::: Extrait à lire :::

Haïti : « Le président de facto est victime d’un climat qu’il a lui-même instauré »

L’écrivain Lyonel Trouillot nous écrit de Port-au-Prince, sans concession, lui qui avait dès 2019 cosigné un appel à la démission de Jovenel Moïse.

Le président Jovenel Moïse a été assassiné. Nuance, le président de facto Jovenel Moïse a été assassiné. La nuance est importante. Jovenel Moïse n’avait aucune légitimité depuis le 7 février 2021. « Après Dieu, c’est moi… Je suis une arête dans votre gorge. » Ainsi parlait-il au peuple qui réclamait sa démission et l’appelait par moquerie « Après Dieu ».

Son décès provoque de l’inquiétude, certes, mais sur le plan émotionnel, rien de mieux que l’indifférence.

C’est un coup contre la démocratie. Non, plusieurs coups ont été portés contre la démocratie depuis l’arrivée au pouvoir du PHTK avec Michel Martelly, et la dérive autoritaire s’est confirmée sous les ordres de Jovenel Moïse : violations des droits humains, élimination du Parlement, inféodation du pouvoir judiciaire, assassinats politiques, existence de prisonniers politiques, élimination du pouvoir des organismes de contrôle…

C’est quand même un coup porté contre la démocratie. Seulement dans la mesure où ce crime odieux vient interrompre le processus qui aurait abouti au triomphe de la démocratie véritable : l’union nationale autour d’un processus électoral crédible et la mise en place d’un gouvernement de transition tenant compte des revendications de la majorité des citoyens. Jovenel Moïse ne pouvait pas gagner. Il s’enfonçait dans un jusqu’au-boutisme qui ne pouvait conduire qu’à sa perte. Il faut chercher les auteurs et les causes de son assassinat dans le réseau d’alliances mafieuses, dans des conflits privés, ou dans la crainte chez certains de ses alliés de tout perdre avec lui. Les moyens de lutte choisis par le peuple et l’opposition sont connus : grèves, manifestations, sit-in, pétitions…

Perpétuité ou perpétuation de la violence et du chaos. Non. L’opposition organisée, les organismes et organisations de la société civile et la population dans sa majorité réclament la mise en place d’un gouvernement de transition capable d’organiser dans un délai raisonnable des élections crédibles et de sanctionner les auteurs des crimes de sang et des crimes financiers. Certaines ambassades et institutions internationales ont apporté leur soutien à la dérive dictatoriale. Le pouvoir de facto a profité de cet appui pour utiliser le banditisme comme arme politique, affirmant avoir fédéré les gangs qui sévissent dans les quartiers populaires. De nombreux massacres ont été perpétrés, leurs auteurs n’ont jamais été inquiétés. C’est justement la fin de ce cycle de violence que la population réclame.

::: Enregistrements fournis :::

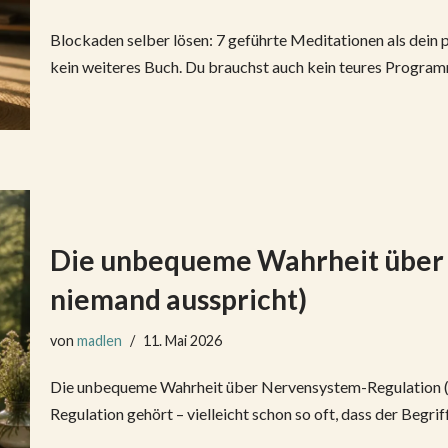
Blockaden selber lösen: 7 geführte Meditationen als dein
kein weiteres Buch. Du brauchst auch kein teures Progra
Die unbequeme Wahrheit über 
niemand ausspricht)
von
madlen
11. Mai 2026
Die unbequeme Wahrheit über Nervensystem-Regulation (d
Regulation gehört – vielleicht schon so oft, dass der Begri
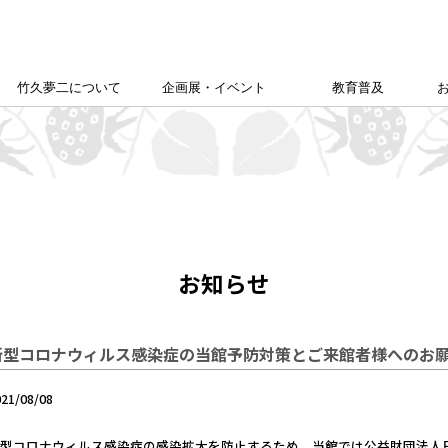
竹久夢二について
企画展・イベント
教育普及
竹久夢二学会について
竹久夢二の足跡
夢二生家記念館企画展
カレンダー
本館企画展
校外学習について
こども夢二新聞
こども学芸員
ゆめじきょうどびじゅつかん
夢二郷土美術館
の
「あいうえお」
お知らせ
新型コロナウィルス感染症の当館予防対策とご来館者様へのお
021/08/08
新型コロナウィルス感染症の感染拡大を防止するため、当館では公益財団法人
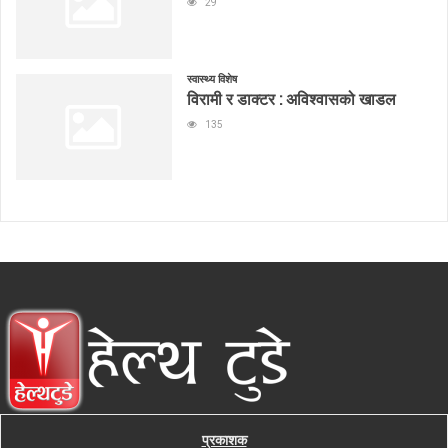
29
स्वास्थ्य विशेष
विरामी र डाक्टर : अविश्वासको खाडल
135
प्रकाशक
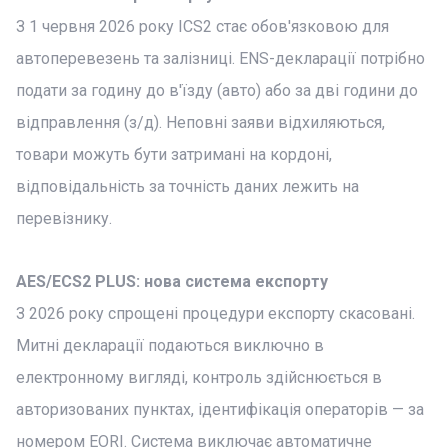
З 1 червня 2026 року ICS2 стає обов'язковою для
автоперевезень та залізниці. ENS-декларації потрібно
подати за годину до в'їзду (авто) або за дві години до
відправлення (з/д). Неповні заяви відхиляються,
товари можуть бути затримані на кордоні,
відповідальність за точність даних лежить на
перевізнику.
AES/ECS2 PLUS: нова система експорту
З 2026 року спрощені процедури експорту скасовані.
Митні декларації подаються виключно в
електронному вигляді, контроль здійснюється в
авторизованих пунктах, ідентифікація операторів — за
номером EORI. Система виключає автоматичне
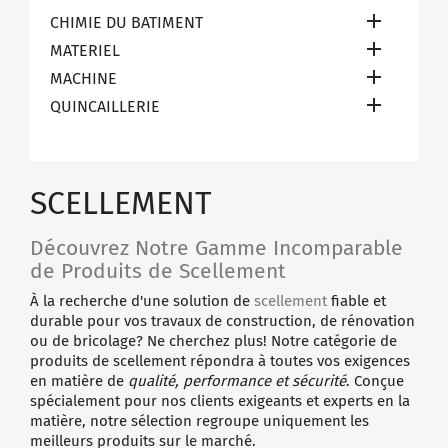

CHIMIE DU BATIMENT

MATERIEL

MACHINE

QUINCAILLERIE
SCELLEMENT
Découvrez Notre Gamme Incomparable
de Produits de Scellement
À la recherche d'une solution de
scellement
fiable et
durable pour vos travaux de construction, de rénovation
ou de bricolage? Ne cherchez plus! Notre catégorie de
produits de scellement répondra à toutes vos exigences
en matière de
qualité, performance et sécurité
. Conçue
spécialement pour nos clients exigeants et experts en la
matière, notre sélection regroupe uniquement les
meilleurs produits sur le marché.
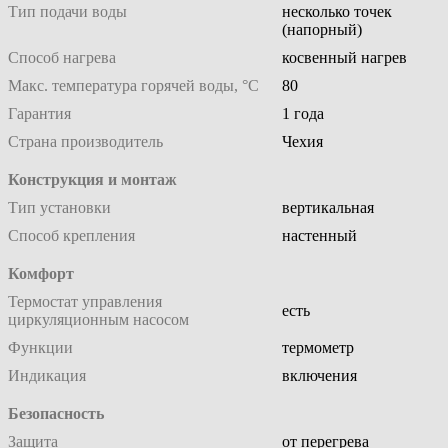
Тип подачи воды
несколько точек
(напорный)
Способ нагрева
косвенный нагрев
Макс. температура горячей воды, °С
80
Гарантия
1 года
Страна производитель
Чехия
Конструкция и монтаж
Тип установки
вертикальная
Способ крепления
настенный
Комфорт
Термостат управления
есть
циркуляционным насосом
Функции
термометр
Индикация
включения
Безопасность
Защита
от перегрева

:::

▶ **Consigne 1**
Recopiez tout le passage de l'extrait, de « Le président Jovenel » jusqu'à « mieux que l’indifférence. ».
▶ **Consigne 2**
Énumérez tous les moyens de lutte choisis par le peuple et l'opposition que cite l'extrait.
Les enregistrements n'ont aucun lien avec l'extrait.

▶ **Réponse 1**
Le président Jovenel Moïse a été assassiné. Nuance, le président de facto Jovenel Moïse a été assassiné. La nuance est importante. Jovenel Moïse n’avait aucune légitimité depuis le 7 février 2021. « Après Dieu, c’est moi… Je suis une arête dans votre gorge. » Ainsi parlait-il au peuple qui réclamait sa démission et l’appelait par moquerie « Après Dieu ».

Son décès provoque de l’inquiétude, certes, mais sur le plan émotionnel, rien de mieux que l’indifférence.

▶ **Réponse 2**
grèves, manifestations, sit-in, pétitions